Remember, when you see red text in the console, don’t panic. It doesn’t necessarily mean anything is wrong. Rather:

  • If the text starts with “Error”, figure out what’s causing it. Think of errors as a red traffic light: something is wrong!
  • If the text starts with “Warning”, figure out if it’s something to worry about. For instance, if you get a warning about missing values in a scatterplot and you know there are missing values, you’re fine. If that’s surprising, look at your data and see what’s missing. Think of warnings as a yellow traffic light: everything is working fine, but watch out/pay attention.
  • Otherwise, the text is just a message. Read it, wave back at R, and thank it for talking to you. Think of messages as a green traffic light: everything is working fine and keep on going!

1.2.3 Tips on learning to code

Learning to code/program is quite similar to learning a foreign language. It can be daunting and frustrating at first. Such frustrations are common and it is normal to feel discouraged as you learn. However, just as with learning a foreign language, if you put in the effort and are not afraid to make mistakes, anybody can learn and improve.
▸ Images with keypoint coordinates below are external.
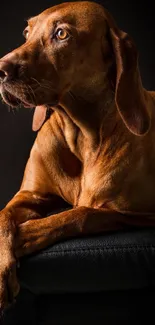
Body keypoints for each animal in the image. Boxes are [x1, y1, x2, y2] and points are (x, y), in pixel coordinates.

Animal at [0, 0, 155, 308]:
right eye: (27, 32)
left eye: (61, 34)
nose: (1, 69)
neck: (80, 134)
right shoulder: (29, 194)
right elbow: (3, 216)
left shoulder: (137, 212)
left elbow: (80, 215)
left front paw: (26, 235)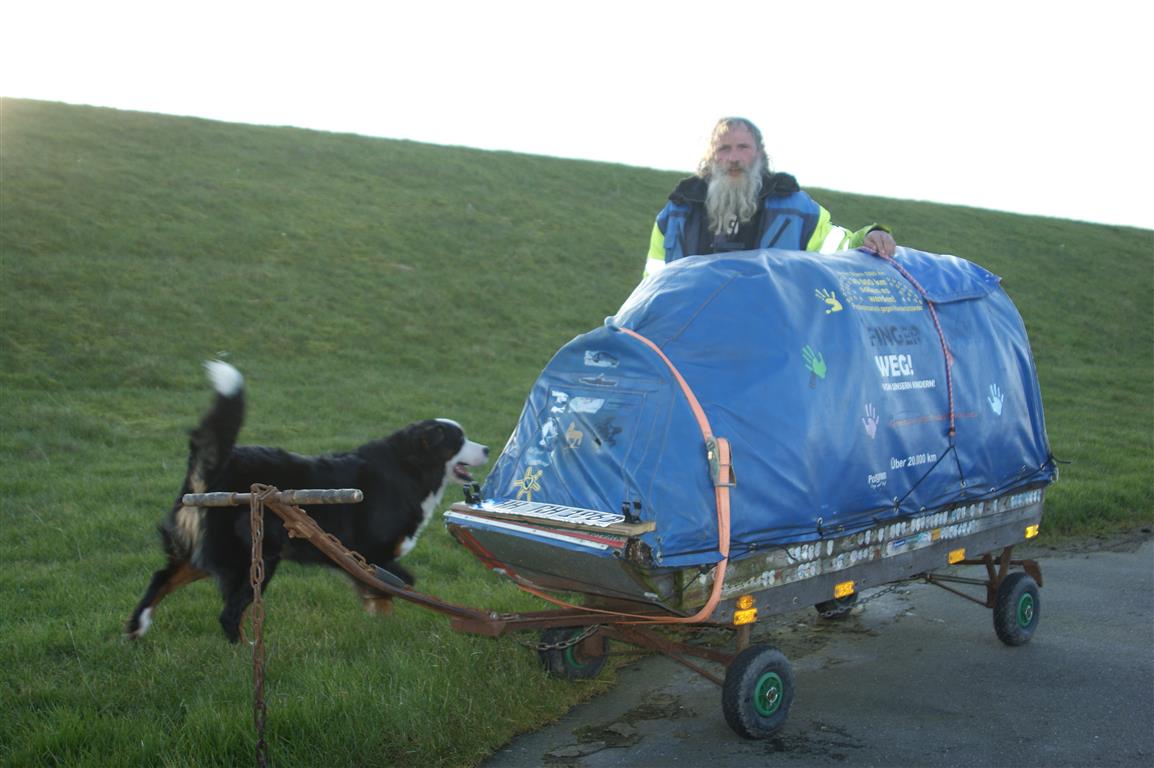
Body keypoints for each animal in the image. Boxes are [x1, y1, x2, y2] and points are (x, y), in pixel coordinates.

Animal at [126, 359, 486, 641]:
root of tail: (217, 467)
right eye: (459, 440)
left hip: (206, 551)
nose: (486, 448)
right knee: (229, 614)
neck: (410, 468)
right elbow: (395, 586)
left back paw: (135, 628)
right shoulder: (371, 552)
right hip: (253, 558)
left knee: (162, 579)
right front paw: (385, 623)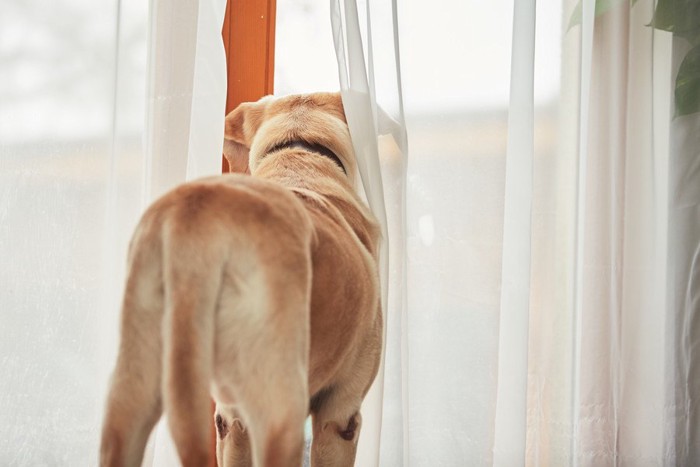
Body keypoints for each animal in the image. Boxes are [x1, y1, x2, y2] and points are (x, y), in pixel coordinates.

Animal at [99, 93, 382, 467]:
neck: (298, 154)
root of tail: (199, 224)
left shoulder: (231, 420)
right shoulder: (340, 413)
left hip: (130, 395)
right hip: (281, 411)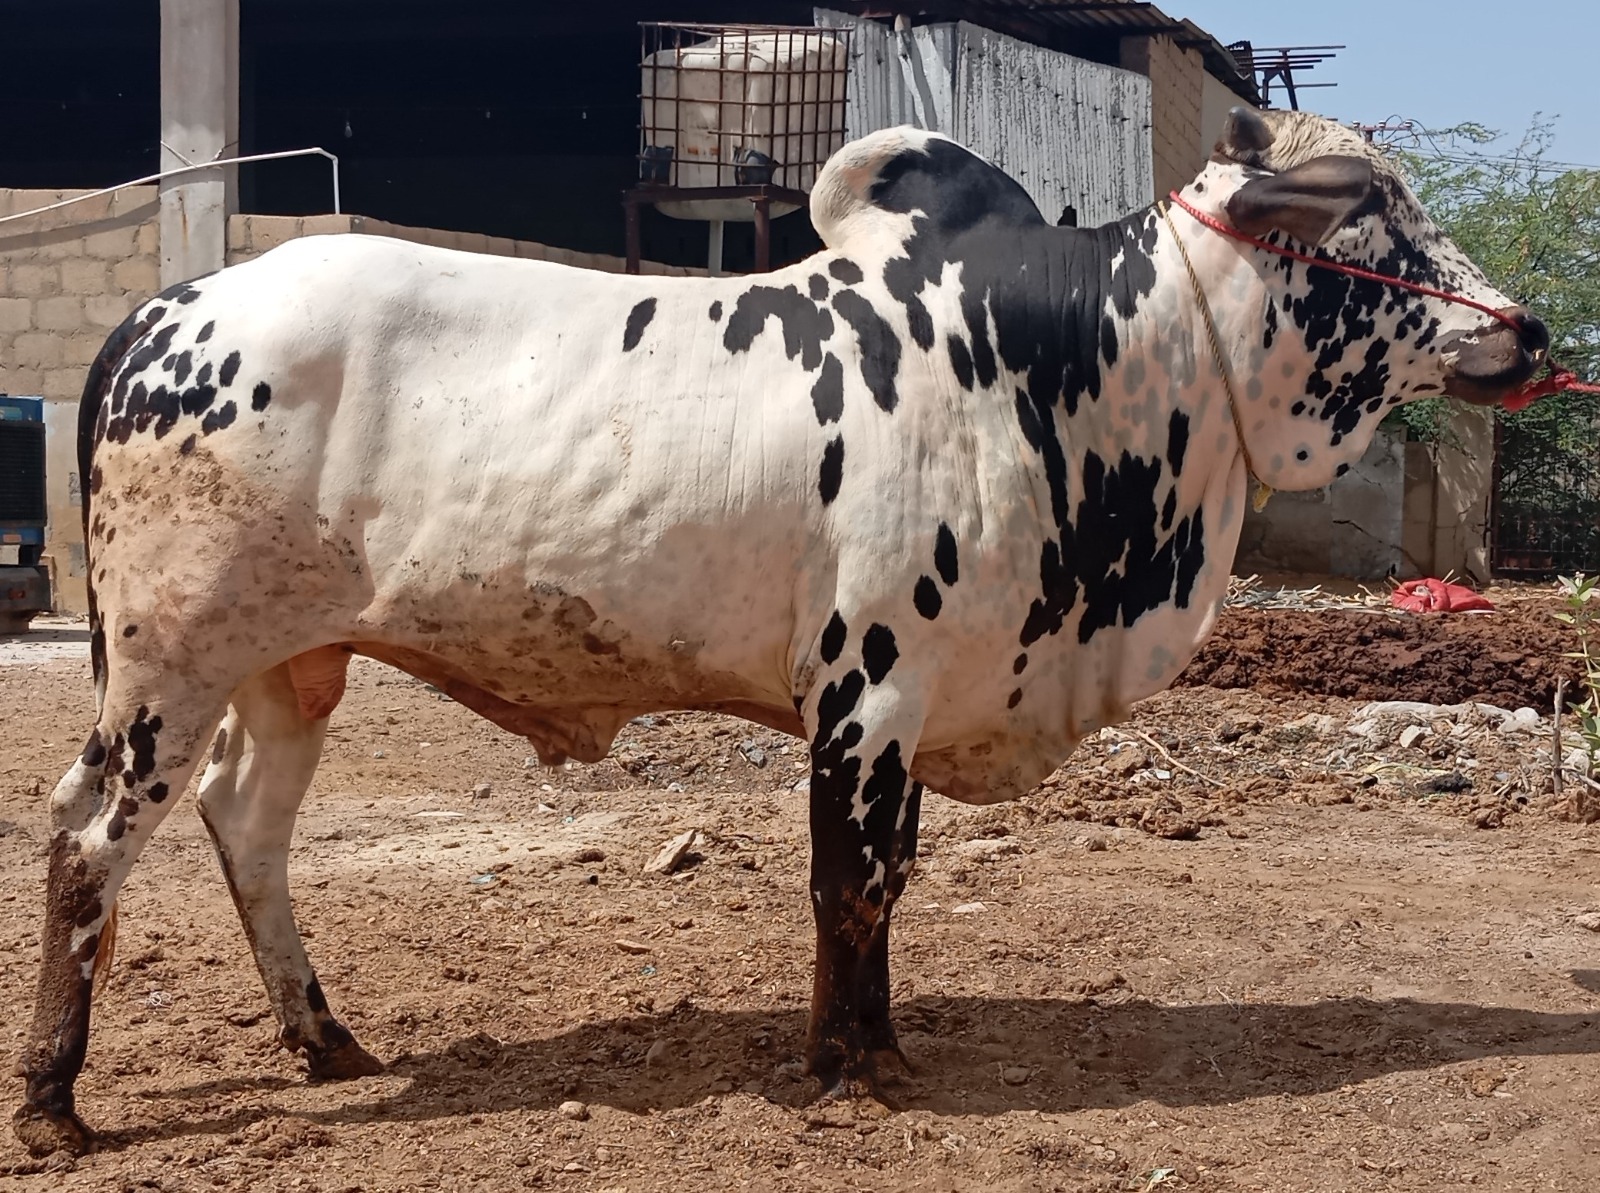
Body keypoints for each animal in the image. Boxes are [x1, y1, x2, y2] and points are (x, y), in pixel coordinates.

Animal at [14, 106, 1548, 1155]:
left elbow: (890, 885)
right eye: (1369, 210)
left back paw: (326, 1039)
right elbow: (849, 885)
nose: (1526, 328)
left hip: (289, 666)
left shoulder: (912, 708)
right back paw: (53, 1102)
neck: (1075, 362)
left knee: (248, 825)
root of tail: (162, 308)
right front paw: (848, 1068)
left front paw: (875, 1045)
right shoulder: (867, 698)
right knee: (90, 838)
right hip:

Here are a few useful tips to keep in mind as you learn to program:

  • Remember that computers are not actually that smart: You may think your computer or smartphone is “smart,” but really people spent a lot of time and energy designing them to appear “smart.” In reality, you have to tell a computer everything it needs to do. Furthermore, the instructions you give your computer can’t have any mistakes in them, nor can they be ambiguous in any way.
  • Take the “copy, paste, and tweak” approach: Especially when you learn your first programming language or you need to understand particularly complicated code, it is often much easier to take existing code that you know works and modify it to suit your ends. This is as opposed to trying to type out the code from scratch. We call this the “copy, paste, and tweak” approach. So early on, we suggest not trying to write code from memory, but rather take existing examples we have provided you, then copy, paste, and tweak them to suit your goals. After you start feeling more confident, you can slowly move away from this approach and write code from scratch. Think of the “copy, paste, and tweak” approach as training wheels for a child learning to ride a bike. After getting comfortable, they won’t need them anymore.
  • The best way to learn to code is by doing: Rather than learning to code for its own sake, we find that learning to code goes much smoother when you have a goal in mind or when you are working on a particular project, like analyzing data that you are interested in and that is important to you.
  • Practice is key: Just as the only method to improve your foreign language skills is through lots of practice and speaking, the only method to improving your coding skills is through lots of practice. Don’t worry, however, we’ll give you plenty of opportunities to do so!